In [1]:
import pandas as pd
import numpy as np

In [2]:
# source: https://data.bls.gov/pdq/SurveyOutputServlet
# monthly unemployment rate
raw_unemployment_data = pd.read_csv("USUnemployment.csv", index_col="Year")

mean_unemployment = (raw_unemployment_data.mean(axis="columns") / 100).round(4)
mean_unemployment.name = "mean_unemployment"

In [3]:
# source: https://fred.stlouisfed.org/series/CPIAUCNS 
# monthly CPI
raw_inflation_data = pd.read_csv(
    "CPIAUCNS.csv", 
    parse_dates=["observation_date"], 
    date_format="%Y-%m-%d",
    index_col="observation_date"
)


inflation_rate = (
    raw_inflation_data["CPIAUCNS"]
    .groupby(raw_inflation_data.index.year)
    .apply(lambda x: x.iat[-1] / x.iat[0] - 1)
)

inflation_rate.name = "inflation_rate"

In [4]:
#The reason why the Phillips-curve was stable up until 1970 are the stable inflation expectations. 
#Considering that people are neither dump nor blind it is safe to assume that the inflation expectations from 1900 to 1970 were the mean of the inflation in the said time period

# https://fred.stlouisfed.org/series/MICH
# Median expected price change next 12 months, Surveys of Consumers.
raw_inflation_expectations = pd.read_csv(
    "michigan_inflation_expectations.csv",
    parse_dates=["observation_date"],
    date_format="%Y-%m-%d",
    index_col="observation_date"
)


mean_inflation_until_1970 = inflation_rate.loc[:1970].mean().round(5)
expected_inflation_until_1970 = pd.Series([mean_inflation_until_1970]*70, index=range(1900,1970))
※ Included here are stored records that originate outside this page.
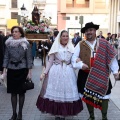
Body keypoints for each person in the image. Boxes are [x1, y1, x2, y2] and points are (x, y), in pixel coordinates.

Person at [72, 22, 119, 120]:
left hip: (102, 74)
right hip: (86, 75)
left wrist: (115, 72)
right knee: (88, 96)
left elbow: (112, 58)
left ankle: (104, 117)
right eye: (87, 31)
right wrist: (80, 65)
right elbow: (73, 58)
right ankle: (91, 116)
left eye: (91, 30)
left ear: (95, 31)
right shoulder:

expected_inflation_after_1977 = pd.Series()
for year, expectations in raw_inflation_expectations["MICH"].groupby(raw_inflation_expectations.index.year):
    expected_inflation_after_1977[year] = expectations.iat[0].round(4) / 100


expected_inflation = pd.concat([expected_inflation_until_1970, expected_inflation_after_1977])
expected_inflation = expected_inflation.reindex(range(1900,2025))
expected_inflation.name = "expected_inflation"

In [5]:
LIMITING_QUANTILE = 1
dataset = pd.concat([inflation_rate, mean_unemployment, expected_inflation], axis="columns", join="inner")
quantile = dataset.quantile(LIMITING_QUANTILE)

dataset.loc[dataset["inflation_rate"]>quantile["inflation_rate"], "inflation_rate"] = np.nan
dataset.loc[dataset["mean_unemployment"]>quantile["mean_unemployment"], "mean_unemployment"] = np.nan
dataset.loc[dataset["expected_inflation"]>quantile["expected_inflation"], "expected_inflation"] = np.nan

In [13]:
dataset.to_csv("dataset.csv")